The video game streaming star posted a video Sunday accusing Amazon-owned Twitch of using his channel to advertise other streams, including pornography.
Disgusted and so sorry. pic.twitter.com/gnUY5Kp52E
— Ninja (@Ninja) August 11, 2019
Earlier this month, Tyler “Ninja” Blevins made headlines after announcing he was jumping from Amazon’s Twitch to Microsoft’s Mixer. According to the video, Blevins said the transition was going smooth until the last couple days when there were “some things going on that we kind of let slide.”
Then Blevins found out what Twitch was allegedly doing with his channel. He said Twitch doesn’t promote streams on anyone else’s offline page, including streamers who have signed with competing platforms.
Twitch CEO Emmett Shear apologized to Blevens on Twitter. He said Twitch has been experimenting with showing recommended content on streamer’s pages that are offline. Shear said the account that streamed porn was permanently suspended.
1/ Our community comes to Twitch looking for live content. To help ensure they find great, live channels we’ve been experimenting with showing recommended content across Twitch, including on streamer’s pages that are offline.
— Emmett Shear (@eshear) August 11, 2019
4/ On a more personal note, I apologize want to apologize directly to @ninja that this happened. It wasn’t our intent, but it should not have happened. No excuses.
— Emmett Shear (@eshear) August 11, 2019
Ninja later said “thank you” after Twitch made changes to his offline channel.
Twitch has now reverted my channel back to how an offline page should look. Thank you.
— Ninja (@Ninja) August 11, 2019
Blevins, a “Fortnite” star, is one of the biggest names in gaming, and he was far and away the most-watched streamer on Twitch last year.
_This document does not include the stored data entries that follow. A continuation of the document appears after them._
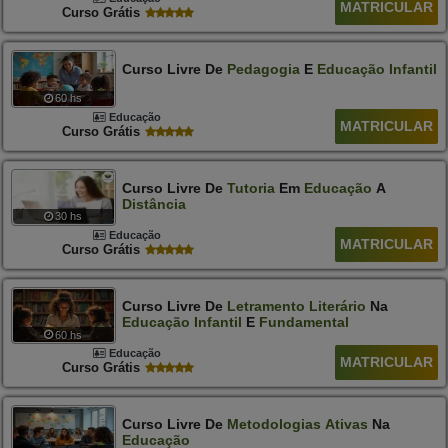
MATRICULAR
Curso Grátis
Curso Livre De
Pedagogia
E
Educação
Infantil
60 hs
Educação
MATRICULAR
Curso Grátis
Curso Livre De
Tutoria
Em
Educação
A
Distância
30 hs
Educação
MATRICULAR
Curso Grátis
Curso Livre De
Letramento
Literário
Na
Educação
Infantil
E
Fundamental
60 hs
Educação
MATRICULAR
Curso Grátis
Curso Livre De
Metodologias
Ativas
Na
Educação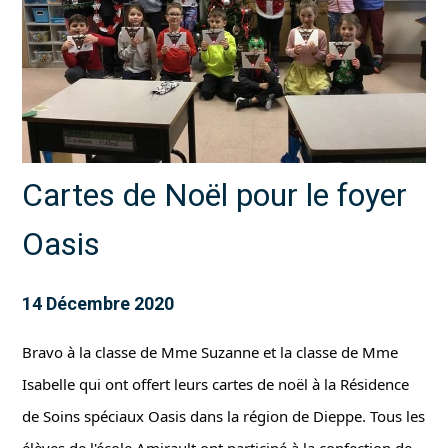
Cartes de Noël pour le foyer
Oasis
14 Décembre 2020
Bravo à la classe de Mme Suzanne et la classe de Mme 
Isabelle qui ont offert leurs cartes de noël à la Résidence 
de Soins spéciaux Oasis dans la région de Dieppe. Tous les 
élèves de l'école Amirault ont participé à la confection de 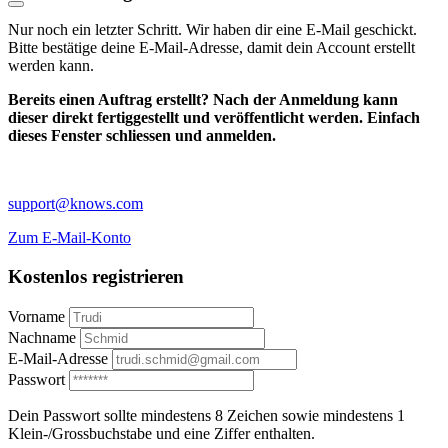
Nur noch ein letzter Schritt. Wir haben dir eine E-Mail geschickt.
Bitte bestätige deine E-Mail-Adresse, damit dein Account erstellt
werden kann.
Bereits einen Auftrag erstellt? Nach der Anmeldung kann
dieser direkt fertiggestellt und veröffentlicht werden. Einfach
dieses Fenster schliessen und anmelden.
support@knows.com
Zum E-Mail-Konto
Kostenlos registrieren
Vorname
Nachname
E-Mail-Adresse
Passwort
Dein Passwort sollte mindestens 8 Zeichen sowie mindestens 1
Klein-/Grossbuchstabe und eine Ziffer enthalten.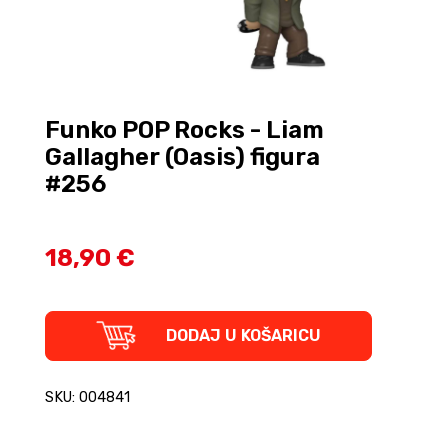
Funko POP Rocks - Liam
Gallagher (Oasis) figura
#256
18,90 €
Funko
DODAJ U KOŠARICU
POP
Rocks
-
SKU: 004841
Liam
Gallagher
(Oasis)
He has 22 million subscribers on YouTube.
Blevins announced last week that he’s already attracted 1 million subscribers on his new Mixer page.
Microsoft launched Mixer as a Twitch competitor in 2017. Mixer is much smaller than Twitch, which accounted for more than 70 percent of live-streaming video hours watched in the second quarter of this year, according to TechCrunch. Mixer (3 percent) also competes with YouTube Live (19.5 percent) and Facebook Gaming (5.3 percent).
Amazon acquired Twitch in 2014 for nearly $1 billion.